Tarefa A: No resumo sobre delirium em pacientes com câncer, quantos adultos participaram do estudo retrospectivo?
Tarefa B: Reproduza o trecho do resumo sobre delirium em pacientes com câncer que começa com "A ocorrência global de delirium foi igual" e segue até "diferença estatisticamente significativa.".

Texto em estudo:
•••

Descrever a ocorrência de delirium em pacientes com câncer internados em unidade de terapia intensiva, segundo características clínicas e demográficas.

Métodos:

Estudo retrospectivo realizado com 135 adultos internados na unidade de terapia intensiva de um hospital público especializado em oncologia, localizado na cidade do Rio de Janeiro, entre os meses de janeiro e março de 2016. Foram utilizados o teste exato de Fischer e o teste de associação linear para identificar diferenças estatisticamente significativas na ocorrência de delirium entre, respectivamente, variáveis categóricas e ordinais, considerando valor de p < 0,05.

Resultados:

A ocorrência global de delirium foi igual a 39,3%, sendo foi mais frequente entre pessoas com idade igual ou superior a 60 anos, com performance status que requeria grande assistência/acamado, internaram na unidade de terapia intensiva por problemas clínicos, em uso de drogas sedativas, submetidas à quimioterapia, e permaneceram 8 ou mais dias internados na unidade de terapia intensiva. Considerando apenas os pacientes sob ventilação mecânica, a ocorrência global de delirium foi de 64,6%, e apenas o tempo de permanência na unidade de terapia intensiva ≥ 8 dias mostrou diferença estatisticamente significativa.

•••

Trechos dos registros:
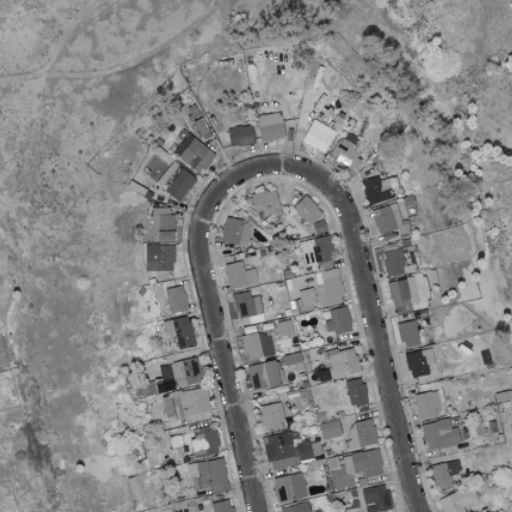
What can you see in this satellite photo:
building: (269, 126)
building: (240, 135)
building: (317, 135)
building: (345, 150)
building: (192, 153)
building: (175, 180)
building: (377, 189)
building: (265, 201)
building: (306, 209)
building: (385, 217)
building: (160, 223)
building: (318, 226)
building: (234, 230)
building: (315, 250)
building: (158, 257)
building: (394, 261)
building: (238, 274)
building: (328, 287)
building: (157, 292)
building: (401, 294)
building: (305, 297)
building: (175, 299)
building: (245, 304)
road: (368, 310)
building: (336, 320)
road: (214, 328)
building: (178, 330)
building: (407, 333)
building: (255, 345)
building: (342, 362)
building: (417, 362)
building: (183, 373)
building: (262, 374)
building: (147, 388)
building: (354, 391)
building: (193, 403)
building: (425, 405)
building: (270, 416)
building: (328, 429)
building: (438, 433)
building: (361, 434)
building: (203, 440)
building: (284, 450)
building: (362, 462)
building: (443, 473)
building: (207, 475)
building: (288, 486)
building: (374, 498)
building: (457, 499)
building: (220, 506)
building: (295, 507)
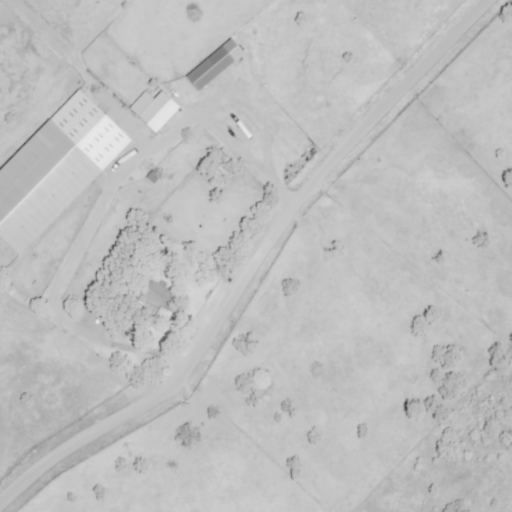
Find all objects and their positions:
building: (221, 64)
building: (160, 109)
road: (251, 120)
building: (60, 170)
road: (31, 198)
road: (101, 208)
road: (254, 264)
building: (161, 295)
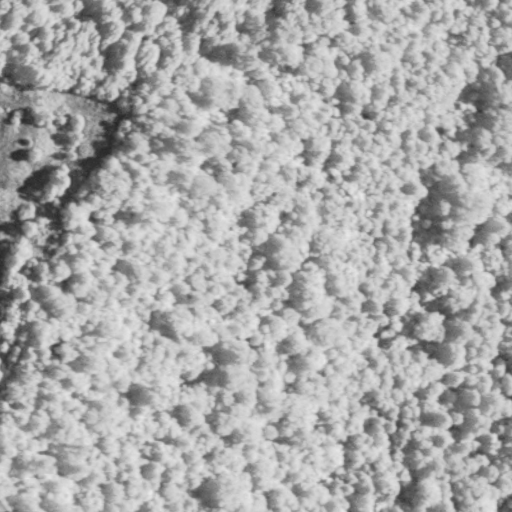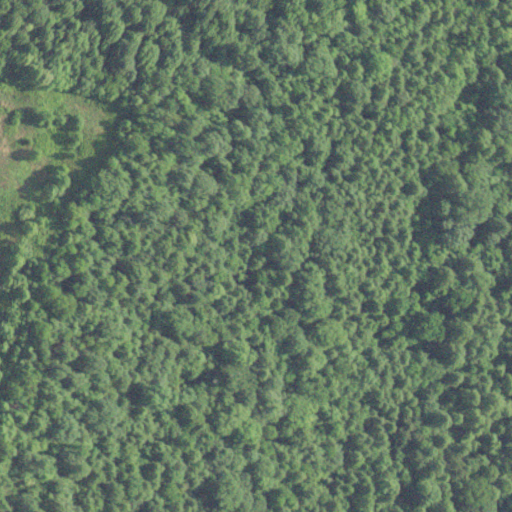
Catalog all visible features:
quarry: (31, 140)
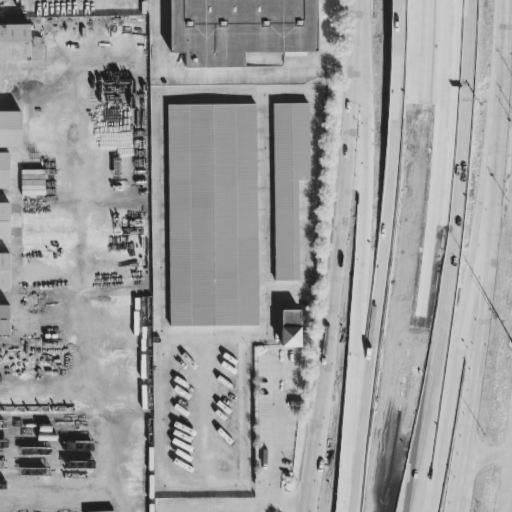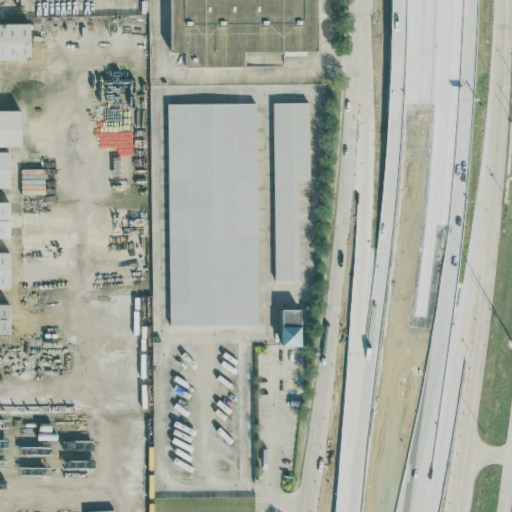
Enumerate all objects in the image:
building: (240, 29)
road: (329, 35)
building: (15, 41)
road: (223, 76)
road: (282, 89)
building: (10, 127)
building: (4, 169)
building: (289, 181)
road: (159, 182)
building: (212, 213)
building: (5, 219)
road: (395, 255)
road: (343, 256)
road: (441, 257)
road: (491, 257)
building: (5, 270)
road: (82, 284)
road: (371, 303)
building: (291, 317)
building: (5, 319)
road: (459, 355)
road: (46, 390)
road: (208, 406)
road: (273, 433)
road: (49, 437)
road: (490, 451)
road: (507, 483)
road: (54, 485)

•••

Solução A: Participaram do estudo 135 adultos.

Solução B:
A ocorrência global de delirium foi igual a 39,3%, sendo foi mais frequente entre pessoas com idade igual ou superior a 60 anos, com performance status que requeria grande assistência/acamado, internaram na unidade de terapia intensiva por problemas clínicos, em uso de drogas sedativas, submetidas à quimioterapia, e permaneceram 8 ou mais dias internados na unidade de terapia intensiva. Considerando apenas os pacientes sob ventilação mecânica, a ocorrência global de delirium foi de 64,6%, e apenas o tempo de permanência na unidade de terapia intensiva ≥ 8 dias mostrou diferença estatisticamente significativa.